Project to help more homeless
Work to help South Auckland’s rough sleepers is stepping up.
The Manurewa Local Board has formed a steering group in an effort to assist such people get off the streets and into housing.
It includes staff from various Government agencies and Auckland Council.
Involved also are town centre manager Neil Punja, Counties Manukau Central police area commander Mark Benefield, LinkPeople service and relationship manager Rami Alrudaini, and Wiri Licensing Trust chairman Alan Johnson.
The local board’s efforts follow the death of rough sleeper Haami Manahi, 59, whose body was found on steps at the back of Manurewa Methodist Parish on July 11.
Board chairwoman Angela Dalton says she and her colleagues are not experts on homelessness, but they’re determined to take a leadership role.
‘‘What we recognised is we all have a part to play. We want our voice to be heard.’’

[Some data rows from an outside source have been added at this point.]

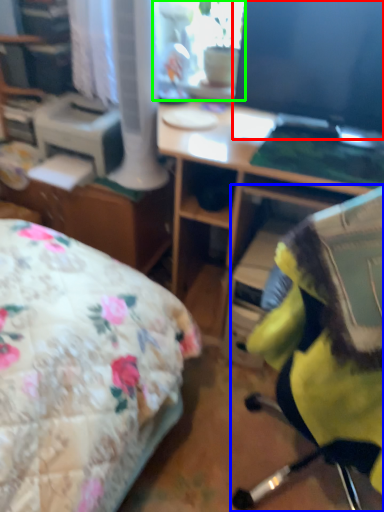
Question: Which object is the farthest from computer monitor (highlighted by a red box)? Choose among these: chair (highlighted by a blue box) or window screen (highlighted by a green box).

Choices:
 (A) chair
 (B) window screen

Answer: (A)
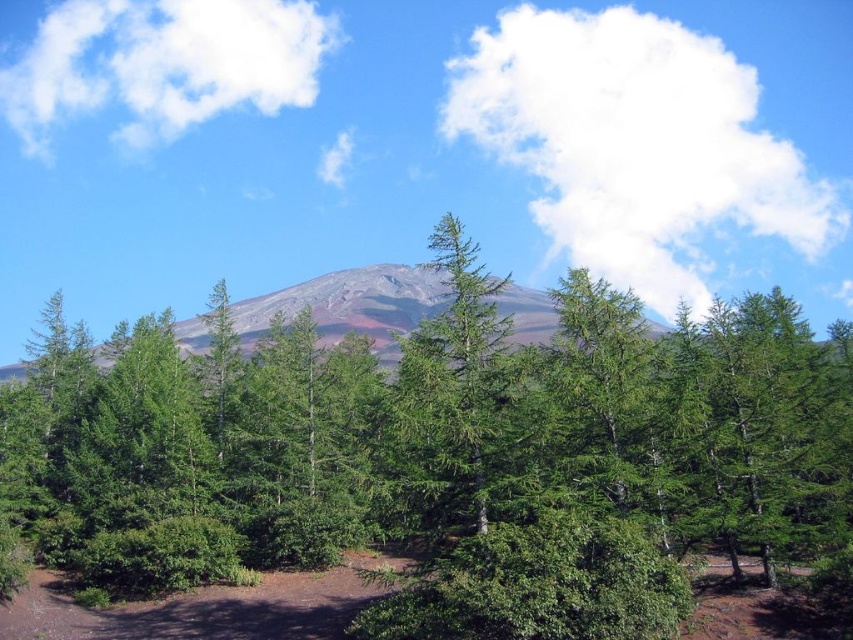
Question: Does green leafy trees at center appear over green matte tree at center?

Choices:
 (A) no
 (B) yes

Answer: (A)

Question: Estimate the real-world distances between objects in this image. Which object is closer to the green leafy trees at center?

Choices:
 (A) green matte tree at center
 (B) matte gray mountain at center

Answer: (A)

Question: Among these objects, which one is farthest from the camera?

Choices:
 (A) green matte tree at center
 (B) green leafy trees at center
 (C) matte gray mountain at center

Answer: (C)

Question: Can you confirm if green leafy trees at center is wider than matte gray mountain at center?

Choices:
 (A) no
 (B) yes

Answer: (A)

Question: Is green leafy trees at center behind matte gray mountain at center?

Choices:
 (A) yes
 (B) no

Answer: (B)

Question: Considering the real-world distances, which object is closest to the matte gray mountain at center?

Choices:
 (A) green leafy trees at center
 (B) green matte tree at center

Answer: (A)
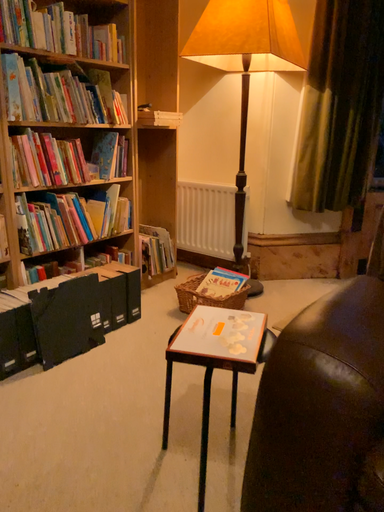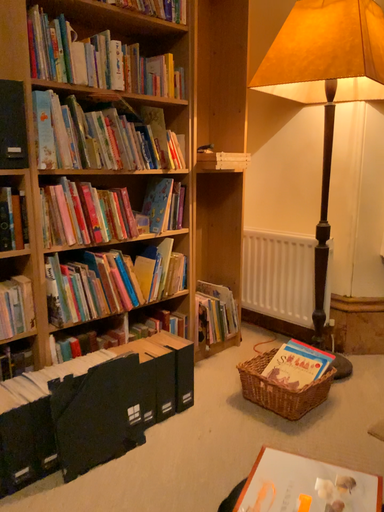
Question: How did the camera likely rotate when shooting the video?

Choices:
 (A) rotated right
 (B) rotated left

Answer: (B)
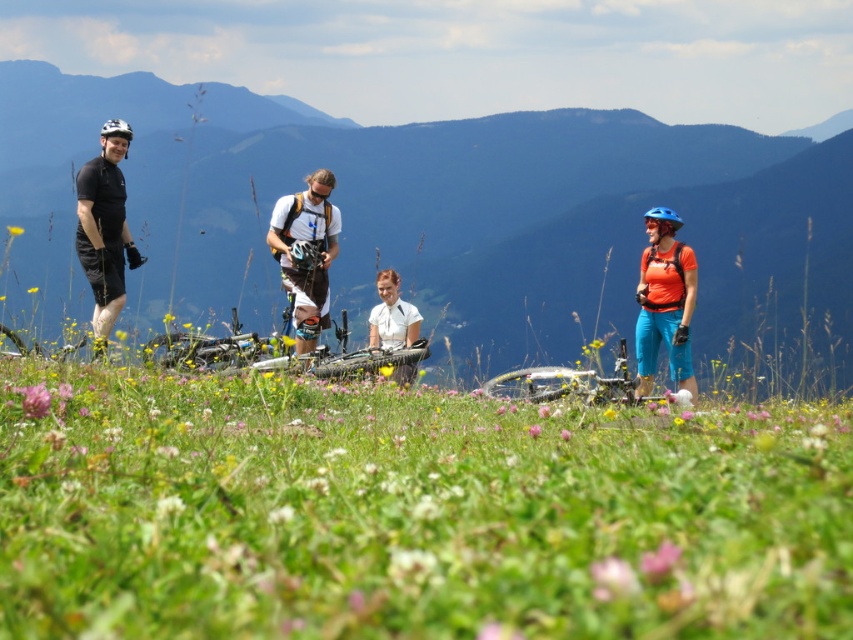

Dalton has met with Julie Nelson, who leads the Housing First Auckland initiative and is joint chief executive of mental health and wellbeing provider Wise Group.
The Housing First model works on the belief it’s easier for homeless people to have any personal issues addressed once they have somewhere to live.
Nelson also leads The People’s Project in Hamilton, which Wise Group established to end chronic homelessness in that city by 2016.
It employs staff who advocate for local rough sleepers and help them to access services and support they need to get off the streets.
Dalton says she would like to see something similar established in her community.
‘‘Hamilton had 80 homeless people and they’ve all been housed,’’ she says.
‘‘I said to them [the Ministry of Social Development] the board wants them around our steering group table and we want something like The People’s Project in Manurewa.’’
There’s about 20 regular rough sleepers in the Manurewa Town Centre, Dalton says.
She’s identified a local church as a possible location for The People’s Project to be set up.
The board may help fund its operation, Dalton says.
‘‘We’re committed. If it comes down to paying rent [for the space], we’d look at it.’’
Work is ongoing to help rough sleepers such as Haami Manahi, who was found dead on steps at the back of a church.